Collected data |
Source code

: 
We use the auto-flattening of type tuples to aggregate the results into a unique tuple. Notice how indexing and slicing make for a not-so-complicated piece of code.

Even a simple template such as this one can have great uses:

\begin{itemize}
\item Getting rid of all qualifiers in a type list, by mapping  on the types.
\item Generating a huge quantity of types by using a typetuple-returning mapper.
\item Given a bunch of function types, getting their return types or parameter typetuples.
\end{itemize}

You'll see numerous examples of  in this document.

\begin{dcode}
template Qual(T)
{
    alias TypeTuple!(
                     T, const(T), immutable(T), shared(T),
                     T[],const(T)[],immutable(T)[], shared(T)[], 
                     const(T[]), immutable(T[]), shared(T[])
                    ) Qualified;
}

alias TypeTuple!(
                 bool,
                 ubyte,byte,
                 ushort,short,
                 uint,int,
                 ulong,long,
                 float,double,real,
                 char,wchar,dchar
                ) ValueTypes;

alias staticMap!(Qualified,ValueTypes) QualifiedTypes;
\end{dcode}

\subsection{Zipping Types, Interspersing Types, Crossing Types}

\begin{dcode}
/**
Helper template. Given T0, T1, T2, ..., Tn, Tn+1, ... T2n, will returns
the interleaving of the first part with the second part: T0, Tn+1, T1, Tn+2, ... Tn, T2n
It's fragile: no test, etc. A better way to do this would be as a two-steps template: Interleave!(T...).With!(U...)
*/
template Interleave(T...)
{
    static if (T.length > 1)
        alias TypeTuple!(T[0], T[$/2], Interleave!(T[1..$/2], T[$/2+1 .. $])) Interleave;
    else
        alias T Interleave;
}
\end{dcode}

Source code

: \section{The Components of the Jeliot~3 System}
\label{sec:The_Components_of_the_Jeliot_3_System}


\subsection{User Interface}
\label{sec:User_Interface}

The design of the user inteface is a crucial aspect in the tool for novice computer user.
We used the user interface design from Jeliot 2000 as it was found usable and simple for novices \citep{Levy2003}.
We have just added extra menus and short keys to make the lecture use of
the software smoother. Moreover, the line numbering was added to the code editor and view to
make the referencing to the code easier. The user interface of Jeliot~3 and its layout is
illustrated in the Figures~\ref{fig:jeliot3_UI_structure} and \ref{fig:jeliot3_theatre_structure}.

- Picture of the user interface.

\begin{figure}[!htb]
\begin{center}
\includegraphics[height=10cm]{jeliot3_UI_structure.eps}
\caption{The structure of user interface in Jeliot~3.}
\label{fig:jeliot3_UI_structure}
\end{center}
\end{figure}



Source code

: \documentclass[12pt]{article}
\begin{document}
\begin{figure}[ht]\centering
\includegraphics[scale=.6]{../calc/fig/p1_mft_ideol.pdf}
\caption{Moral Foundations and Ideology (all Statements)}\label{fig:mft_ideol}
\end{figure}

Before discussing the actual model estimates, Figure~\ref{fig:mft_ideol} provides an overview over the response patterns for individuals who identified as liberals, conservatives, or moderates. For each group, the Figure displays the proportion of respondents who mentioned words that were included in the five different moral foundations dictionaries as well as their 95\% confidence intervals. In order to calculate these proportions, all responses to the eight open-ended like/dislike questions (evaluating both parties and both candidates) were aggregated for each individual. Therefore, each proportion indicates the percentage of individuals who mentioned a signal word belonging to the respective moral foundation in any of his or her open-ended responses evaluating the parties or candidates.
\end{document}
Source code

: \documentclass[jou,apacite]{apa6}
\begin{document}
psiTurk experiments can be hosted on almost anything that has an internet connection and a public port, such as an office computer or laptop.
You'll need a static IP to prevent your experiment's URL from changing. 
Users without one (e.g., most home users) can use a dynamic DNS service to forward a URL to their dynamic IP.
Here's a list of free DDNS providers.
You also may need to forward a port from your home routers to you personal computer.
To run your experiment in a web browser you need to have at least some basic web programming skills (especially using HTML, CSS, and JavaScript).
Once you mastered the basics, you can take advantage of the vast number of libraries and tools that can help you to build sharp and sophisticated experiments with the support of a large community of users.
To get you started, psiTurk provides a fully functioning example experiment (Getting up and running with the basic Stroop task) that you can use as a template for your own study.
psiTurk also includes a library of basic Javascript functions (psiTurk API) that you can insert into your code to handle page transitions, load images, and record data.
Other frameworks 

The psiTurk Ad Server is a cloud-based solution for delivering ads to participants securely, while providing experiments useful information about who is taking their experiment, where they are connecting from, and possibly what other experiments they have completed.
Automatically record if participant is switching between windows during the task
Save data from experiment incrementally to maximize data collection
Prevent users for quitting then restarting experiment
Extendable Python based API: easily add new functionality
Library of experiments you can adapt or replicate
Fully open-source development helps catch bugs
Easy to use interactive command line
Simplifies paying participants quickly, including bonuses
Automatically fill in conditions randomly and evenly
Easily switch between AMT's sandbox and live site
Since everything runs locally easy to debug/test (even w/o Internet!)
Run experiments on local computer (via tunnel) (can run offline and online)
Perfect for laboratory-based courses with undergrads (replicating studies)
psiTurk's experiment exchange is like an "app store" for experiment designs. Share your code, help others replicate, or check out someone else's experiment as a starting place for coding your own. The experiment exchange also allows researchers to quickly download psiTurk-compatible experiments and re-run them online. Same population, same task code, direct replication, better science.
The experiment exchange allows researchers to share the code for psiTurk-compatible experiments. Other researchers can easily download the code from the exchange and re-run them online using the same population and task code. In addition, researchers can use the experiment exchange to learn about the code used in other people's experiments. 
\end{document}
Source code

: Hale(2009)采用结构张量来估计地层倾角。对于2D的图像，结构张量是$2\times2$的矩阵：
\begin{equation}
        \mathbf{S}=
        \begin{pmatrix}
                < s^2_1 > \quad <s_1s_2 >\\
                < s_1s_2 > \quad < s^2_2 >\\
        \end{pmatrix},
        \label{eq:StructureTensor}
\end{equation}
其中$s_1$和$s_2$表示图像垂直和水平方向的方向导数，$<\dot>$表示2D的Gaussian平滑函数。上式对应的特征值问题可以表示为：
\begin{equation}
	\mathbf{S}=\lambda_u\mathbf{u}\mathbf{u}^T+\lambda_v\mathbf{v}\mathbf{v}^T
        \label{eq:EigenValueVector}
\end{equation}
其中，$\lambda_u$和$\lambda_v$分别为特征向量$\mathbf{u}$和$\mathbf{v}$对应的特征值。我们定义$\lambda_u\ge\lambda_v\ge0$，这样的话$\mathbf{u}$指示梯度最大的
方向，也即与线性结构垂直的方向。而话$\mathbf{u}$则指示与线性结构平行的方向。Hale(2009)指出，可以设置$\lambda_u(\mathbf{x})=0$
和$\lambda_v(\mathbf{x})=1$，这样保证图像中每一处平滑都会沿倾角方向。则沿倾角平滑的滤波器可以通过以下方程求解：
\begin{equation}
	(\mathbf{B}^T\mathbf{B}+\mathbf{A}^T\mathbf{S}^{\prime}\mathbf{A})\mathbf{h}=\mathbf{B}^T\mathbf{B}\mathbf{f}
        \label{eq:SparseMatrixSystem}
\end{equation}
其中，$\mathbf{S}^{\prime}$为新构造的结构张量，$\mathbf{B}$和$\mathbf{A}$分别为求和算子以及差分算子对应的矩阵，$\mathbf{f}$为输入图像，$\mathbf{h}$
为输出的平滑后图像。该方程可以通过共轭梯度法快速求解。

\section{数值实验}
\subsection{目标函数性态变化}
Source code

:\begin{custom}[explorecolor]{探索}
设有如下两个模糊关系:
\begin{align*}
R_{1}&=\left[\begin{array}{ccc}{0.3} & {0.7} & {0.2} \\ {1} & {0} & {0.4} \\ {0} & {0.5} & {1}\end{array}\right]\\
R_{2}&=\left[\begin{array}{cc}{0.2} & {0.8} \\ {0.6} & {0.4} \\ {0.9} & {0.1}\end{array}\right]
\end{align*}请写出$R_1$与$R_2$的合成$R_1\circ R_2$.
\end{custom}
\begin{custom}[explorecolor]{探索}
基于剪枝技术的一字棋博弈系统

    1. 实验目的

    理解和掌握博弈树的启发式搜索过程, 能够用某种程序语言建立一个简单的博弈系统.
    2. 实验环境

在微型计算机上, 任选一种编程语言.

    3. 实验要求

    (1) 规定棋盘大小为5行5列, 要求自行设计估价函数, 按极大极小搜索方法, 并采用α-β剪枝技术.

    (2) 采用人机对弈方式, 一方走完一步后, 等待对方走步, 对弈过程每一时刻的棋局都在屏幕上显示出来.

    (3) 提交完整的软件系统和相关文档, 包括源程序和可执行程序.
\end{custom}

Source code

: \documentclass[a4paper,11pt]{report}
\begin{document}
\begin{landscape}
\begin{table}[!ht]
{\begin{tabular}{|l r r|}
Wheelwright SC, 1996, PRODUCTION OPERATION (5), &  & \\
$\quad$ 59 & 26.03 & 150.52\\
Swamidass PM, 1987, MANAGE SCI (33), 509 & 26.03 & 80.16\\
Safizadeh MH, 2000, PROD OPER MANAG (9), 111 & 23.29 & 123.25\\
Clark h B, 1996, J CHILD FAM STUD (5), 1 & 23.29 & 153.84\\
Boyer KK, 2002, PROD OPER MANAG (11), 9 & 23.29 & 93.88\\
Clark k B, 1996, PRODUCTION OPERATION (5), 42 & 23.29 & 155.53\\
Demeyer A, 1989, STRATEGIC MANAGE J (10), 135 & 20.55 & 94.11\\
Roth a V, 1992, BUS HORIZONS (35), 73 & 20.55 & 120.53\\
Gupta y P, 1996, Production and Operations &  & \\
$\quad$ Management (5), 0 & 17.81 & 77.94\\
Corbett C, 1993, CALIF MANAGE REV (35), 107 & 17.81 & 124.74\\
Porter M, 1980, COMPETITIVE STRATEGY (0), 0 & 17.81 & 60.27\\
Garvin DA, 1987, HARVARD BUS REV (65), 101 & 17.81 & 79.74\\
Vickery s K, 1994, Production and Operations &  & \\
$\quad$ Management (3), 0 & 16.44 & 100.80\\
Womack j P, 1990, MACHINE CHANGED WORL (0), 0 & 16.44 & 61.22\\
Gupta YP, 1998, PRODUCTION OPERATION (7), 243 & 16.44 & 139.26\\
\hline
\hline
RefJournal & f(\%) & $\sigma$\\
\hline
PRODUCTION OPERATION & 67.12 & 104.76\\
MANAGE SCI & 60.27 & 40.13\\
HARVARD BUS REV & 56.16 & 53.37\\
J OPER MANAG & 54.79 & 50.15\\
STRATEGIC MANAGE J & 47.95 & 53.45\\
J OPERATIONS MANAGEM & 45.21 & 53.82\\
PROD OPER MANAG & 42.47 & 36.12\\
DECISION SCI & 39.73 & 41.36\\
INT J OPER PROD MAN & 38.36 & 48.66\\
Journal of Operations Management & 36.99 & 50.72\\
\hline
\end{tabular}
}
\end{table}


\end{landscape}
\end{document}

What the task asks | From the data, collect all lines where the string "includegraphics" appears.

Exercise solution |
\includegraphics[height=10cm]{jeliot3_UI_structure.eps}
\includegraphics[scale=.6]{../calc/fig/p1_mft_ideol.pdf}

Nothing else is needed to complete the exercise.